Take a brief look at the main application areas of various algorithms through the figure:

As for why to choose a certain algorithm in a certain area, it is closely related to the characteristics of the three algorithms, and then compare from three dimensions:

  • Execution efficiency: In terms of the time complexity of the algorithm, the replication algorithm is the best, followed by the tag clearing, and the tag finishing is the lowest
  • Memory utilization: the mark collation algorithm and the mark clearing algorithm are higher, while the copy algorithm is the worst
  • Memory tidiness: the copy algorithm and the tag collation algorithm are neat, and the tag clearing algorithm is the worst

Despite the differences, in addition to the need to mark each other, one thing in common is the need for the STW to suspend all worker threads when the GC thread starts working.

conclusion

In this article, we started with the basic question of garbage collection: what objects can be collected as garbage? The JVM solves this key problem through the reachability analysis algorithm, and on the basis of which a variety of commonly used garbage collection algorithms have been derived, different algorithms have their own advantages and disadvantages, according to their characteristics have been applied to various generations.
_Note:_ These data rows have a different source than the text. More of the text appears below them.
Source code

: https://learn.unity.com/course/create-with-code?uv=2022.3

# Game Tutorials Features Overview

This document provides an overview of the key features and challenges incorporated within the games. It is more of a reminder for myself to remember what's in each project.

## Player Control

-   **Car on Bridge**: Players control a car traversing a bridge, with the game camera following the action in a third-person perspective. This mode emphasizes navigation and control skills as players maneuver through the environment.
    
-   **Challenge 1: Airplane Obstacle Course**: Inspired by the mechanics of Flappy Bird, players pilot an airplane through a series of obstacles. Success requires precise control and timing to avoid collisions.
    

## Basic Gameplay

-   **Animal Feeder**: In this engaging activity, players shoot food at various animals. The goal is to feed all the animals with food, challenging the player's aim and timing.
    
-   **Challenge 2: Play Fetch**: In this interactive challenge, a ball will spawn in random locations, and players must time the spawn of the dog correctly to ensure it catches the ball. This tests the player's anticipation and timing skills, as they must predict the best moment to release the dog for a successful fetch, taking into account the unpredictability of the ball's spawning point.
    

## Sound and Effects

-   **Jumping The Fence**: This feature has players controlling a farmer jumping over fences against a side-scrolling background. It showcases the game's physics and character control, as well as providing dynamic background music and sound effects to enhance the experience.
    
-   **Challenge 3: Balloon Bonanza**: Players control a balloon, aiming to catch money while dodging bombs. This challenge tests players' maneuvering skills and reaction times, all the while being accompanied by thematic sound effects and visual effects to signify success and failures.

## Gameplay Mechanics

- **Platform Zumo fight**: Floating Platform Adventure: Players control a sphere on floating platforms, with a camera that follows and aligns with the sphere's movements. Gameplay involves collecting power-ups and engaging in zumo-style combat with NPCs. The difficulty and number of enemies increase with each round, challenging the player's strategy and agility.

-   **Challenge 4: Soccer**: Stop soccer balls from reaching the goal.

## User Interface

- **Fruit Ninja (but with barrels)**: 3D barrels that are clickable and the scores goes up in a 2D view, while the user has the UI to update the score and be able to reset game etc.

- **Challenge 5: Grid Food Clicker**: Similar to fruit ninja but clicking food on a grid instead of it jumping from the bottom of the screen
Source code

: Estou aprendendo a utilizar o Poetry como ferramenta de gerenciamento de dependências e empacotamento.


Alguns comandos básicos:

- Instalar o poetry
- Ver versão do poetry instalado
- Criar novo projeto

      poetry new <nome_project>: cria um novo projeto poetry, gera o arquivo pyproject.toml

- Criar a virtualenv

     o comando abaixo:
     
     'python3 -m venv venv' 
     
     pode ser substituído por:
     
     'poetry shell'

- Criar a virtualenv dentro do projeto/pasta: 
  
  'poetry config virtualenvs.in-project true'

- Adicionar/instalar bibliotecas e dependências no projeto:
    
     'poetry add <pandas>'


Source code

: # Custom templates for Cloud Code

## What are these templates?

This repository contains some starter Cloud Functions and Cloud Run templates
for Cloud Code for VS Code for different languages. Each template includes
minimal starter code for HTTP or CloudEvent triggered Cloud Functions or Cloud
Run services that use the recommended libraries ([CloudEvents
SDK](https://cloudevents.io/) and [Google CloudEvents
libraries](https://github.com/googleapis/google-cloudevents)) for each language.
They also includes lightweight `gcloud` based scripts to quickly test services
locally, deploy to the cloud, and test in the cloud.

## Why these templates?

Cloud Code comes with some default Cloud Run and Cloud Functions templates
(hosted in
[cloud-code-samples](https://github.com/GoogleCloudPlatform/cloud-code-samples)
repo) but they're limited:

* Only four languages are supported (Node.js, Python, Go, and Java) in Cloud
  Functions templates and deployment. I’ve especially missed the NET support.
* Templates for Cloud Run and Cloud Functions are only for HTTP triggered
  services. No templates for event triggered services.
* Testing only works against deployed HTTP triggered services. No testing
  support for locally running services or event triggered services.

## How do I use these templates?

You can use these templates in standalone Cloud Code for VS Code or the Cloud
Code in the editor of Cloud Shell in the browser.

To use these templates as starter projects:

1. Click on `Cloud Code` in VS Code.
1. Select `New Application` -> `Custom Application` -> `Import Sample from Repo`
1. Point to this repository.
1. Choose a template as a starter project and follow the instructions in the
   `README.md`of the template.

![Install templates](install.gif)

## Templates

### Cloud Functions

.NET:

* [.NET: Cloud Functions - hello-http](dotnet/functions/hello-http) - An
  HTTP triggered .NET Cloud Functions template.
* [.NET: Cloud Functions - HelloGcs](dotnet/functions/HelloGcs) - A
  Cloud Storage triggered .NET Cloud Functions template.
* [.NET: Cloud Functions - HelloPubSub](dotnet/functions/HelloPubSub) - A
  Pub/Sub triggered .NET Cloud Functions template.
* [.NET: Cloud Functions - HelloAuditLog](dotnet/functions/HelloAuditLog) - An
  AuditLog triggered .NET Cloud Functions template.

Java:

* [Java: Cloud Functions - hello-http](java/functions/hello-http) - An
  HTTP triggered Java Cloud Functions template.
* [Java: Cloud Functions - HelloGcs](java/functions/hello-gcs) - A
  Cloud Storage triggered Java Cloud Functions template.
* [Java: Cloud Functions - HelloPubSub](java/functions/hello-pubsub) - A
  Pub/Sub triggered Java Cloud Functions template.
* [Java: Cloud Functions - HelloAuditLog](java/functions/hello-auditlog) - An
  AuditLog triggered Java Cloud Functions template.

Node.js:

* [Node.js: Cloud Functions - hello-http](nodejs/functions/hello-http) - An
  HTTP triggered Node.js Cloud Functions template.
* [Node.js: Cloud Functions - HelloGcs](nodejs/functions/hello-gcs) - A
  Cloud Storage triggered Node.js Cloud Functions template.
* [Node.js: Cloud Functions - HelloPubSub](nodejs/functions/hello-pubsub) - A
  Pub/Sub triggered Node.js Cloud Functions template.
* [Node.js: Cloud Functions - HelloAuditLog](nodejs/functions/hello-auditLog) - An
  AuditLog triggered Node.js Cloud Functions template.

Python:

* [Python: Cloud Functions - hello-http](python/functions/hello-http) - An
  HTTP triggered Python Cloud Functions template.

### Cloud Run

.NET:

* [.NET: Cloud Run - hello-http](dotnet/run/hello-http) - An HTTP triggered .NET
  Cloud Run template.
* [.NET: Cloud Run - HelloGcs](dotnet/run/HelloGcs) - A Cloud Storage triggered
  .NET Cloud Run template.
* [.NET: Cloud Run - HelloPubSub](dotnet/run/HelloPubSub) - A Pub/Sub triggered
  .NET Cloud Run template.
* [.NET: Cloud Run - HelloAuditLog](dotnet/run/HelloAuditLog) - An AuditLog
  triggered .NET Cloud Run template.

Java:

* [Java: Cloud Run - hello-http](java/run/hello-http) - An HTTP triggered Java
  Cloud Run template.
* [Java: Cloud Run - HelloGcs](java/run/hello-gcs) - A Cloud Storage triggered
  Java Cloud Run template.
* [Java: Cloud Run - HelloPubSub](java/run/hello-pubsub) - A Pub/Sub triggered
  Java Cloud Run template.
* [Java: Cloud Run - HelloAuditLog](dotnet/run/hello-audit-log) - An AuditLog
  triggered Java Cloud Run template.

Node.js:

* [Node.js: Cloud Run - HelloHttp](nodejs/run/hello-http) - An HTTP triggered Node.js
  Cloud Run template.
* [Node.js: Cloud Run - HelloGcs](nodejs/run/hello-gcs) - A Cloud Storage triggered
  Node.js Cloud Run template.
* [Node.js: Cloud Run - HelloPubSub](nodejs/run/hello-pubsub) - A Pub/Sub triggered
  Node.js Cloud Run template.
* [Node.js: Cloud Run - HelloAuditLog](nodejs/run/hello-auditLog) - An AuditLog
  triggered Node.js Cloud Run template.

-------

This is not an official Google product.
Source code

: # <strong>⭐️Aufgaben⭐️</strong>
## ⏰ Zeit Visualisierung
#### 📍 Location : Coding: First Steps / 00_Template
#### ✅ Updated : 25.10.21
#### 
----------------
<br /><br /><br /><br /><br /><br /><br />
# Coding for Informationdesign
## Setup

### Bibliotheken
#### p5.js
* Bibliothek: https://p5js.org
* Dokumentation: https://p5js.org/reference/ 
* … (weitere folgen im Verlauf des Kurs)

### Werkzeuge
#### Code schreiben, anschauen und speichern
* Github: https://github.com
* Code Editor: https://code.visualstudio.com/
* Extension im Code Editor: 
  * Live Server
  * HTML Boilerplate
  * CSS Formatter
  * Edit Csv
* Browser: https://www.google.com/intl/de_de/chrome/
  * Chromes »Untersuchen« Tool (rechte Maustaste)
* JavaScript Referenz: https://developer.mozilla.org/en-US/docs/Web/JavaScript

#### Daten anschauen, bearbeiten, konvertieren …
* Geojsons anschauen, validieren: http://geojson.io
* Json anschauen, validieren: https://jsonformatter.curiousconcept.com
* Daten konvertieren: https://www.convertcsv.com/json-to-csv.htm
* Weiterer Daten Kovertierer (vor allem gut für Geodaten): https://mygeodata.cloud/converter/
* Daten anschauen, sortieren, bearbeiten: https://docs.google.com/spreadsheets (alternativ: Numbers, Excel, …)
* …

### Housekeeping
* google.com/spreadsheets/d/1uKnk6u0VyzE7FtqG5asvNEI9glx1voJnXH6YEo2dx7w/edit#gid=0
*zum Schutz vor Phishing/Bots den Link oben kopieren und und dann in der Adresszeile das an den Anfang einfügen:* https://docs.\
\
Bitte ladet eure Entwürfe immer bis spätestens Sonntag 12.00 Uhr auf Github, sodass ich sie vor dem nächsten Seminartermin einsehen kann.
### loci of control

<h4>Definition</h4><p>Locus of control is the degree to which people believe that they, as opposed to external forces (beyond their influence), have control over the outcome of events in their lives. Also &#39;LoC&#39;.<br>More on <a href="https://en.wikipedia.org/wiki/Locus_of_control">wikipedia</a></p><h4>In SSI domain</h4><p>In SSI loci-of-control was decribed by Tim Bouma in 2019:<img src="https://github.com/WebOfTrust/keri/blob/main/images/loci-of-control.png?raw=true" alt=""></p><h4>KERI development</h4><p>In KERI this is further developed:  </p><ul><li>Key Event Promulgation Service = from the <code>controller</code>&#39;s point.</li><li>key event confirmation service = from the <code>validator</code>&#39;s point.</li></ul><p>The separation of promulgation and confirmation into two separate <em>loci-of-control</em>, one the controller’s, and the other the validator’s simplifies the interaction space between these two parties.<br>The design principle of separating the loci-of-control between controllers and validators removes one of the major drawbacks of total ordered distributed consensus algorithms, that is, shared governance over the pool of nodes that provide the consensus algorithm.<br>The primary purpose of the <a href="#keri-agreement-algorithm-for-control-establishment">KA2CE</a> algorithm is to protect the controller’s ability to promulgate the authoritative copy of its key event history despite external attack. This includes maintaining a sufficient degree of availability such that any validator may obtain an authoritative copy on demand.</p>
Although this article chatter so much, but these are the basis of knowledge, if you want a thorough grasp of the JVM garbage collection, follow-up and the garbage collector, memory allocation, and so on a lot of knowledge to be understood, but we will be introduced here today, hope that through this article illustrations, can help you better understand the garbage collection algorithms.

The last

If you feel helpful, you can click a “like” ah, thank you very much ~

Nongcanshang, an interesting, in-depth and direct public account that loves sharing, will talk to you about technology. Welcome to Hydra as a “like” friend.